In OJSC Ukrnafta v. Carpatsky Petroleum Corp., 957 F.3d 487 (5th Cir. 2020), the Fifth Circuit recited a familiar notion: “Arbitration is supposed to keep disputes out of court and ‘increase[] the speed of dispute resolution.’” The Fifth Circuit made this statement in the context of a contract dispute governed by an arbitration agreement that spawned related litigation and a decade-long confirmation process. This case highlights that not all arbitrations are speedy, efficient, and cost-effective.

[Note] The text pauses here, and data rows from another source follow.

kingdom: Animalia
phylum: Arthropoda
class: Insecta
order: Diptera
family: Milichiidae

To achieve the intended purposes of arbitration, such provisions should be carefully prepared and the process vigilantly managed.

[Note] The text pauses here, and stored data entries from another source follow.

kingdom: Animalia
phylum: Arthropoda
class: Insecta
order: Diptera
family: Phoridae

In 1994, Carpatsky Petroleum Corporation, a Texas company at the time, entered into a Joint Activity Agreement (JAA) with the Ukrainian company OJSC Ukrnafta to develop a gas condensate field in Ukraine. Disputes were to be resolved by arbitration. In 2007, Carpatsky commenced arbitration against Ukrnafta, alleging breach of the JAA. The arbitration was not speedy and did not stay out of court. The arbitral award was issued some three years later in 2010, during which three separate related lawsuits were filed. It took another decade for the arbitral award to be confirmed into a U.S. judgment while execution continues.
Despite the experience of Carpatsky and OJSC Ukrnafta, arbitration can be a quicker, cheaper route than courthouse litigation. As a creature of contract, the process is controlled by the parties. When negotiating an arbitration clause, parties should consider how to maximize the efficiency and minimize the costs of the process. All too often, parties simply agree, usually at the end of the negotiation process, to boilerplate language that may fail the twin goals of efficiency and economy. But parties with bare-bones or boilerplate arbitration clauses need not lose hope. Pay careful consideration to selecting the applicable ruleset and, in the event the clause is exercised, work with the arbitral tribunal to design an efficient and cost-effective process.
Getting the most out of arbitration requires attention to both the drafting of an appropriately tailored ADR provision and the management of the arbitration process. To do otherwise is to risk repeating the process followed in OJSC Ukrnafta.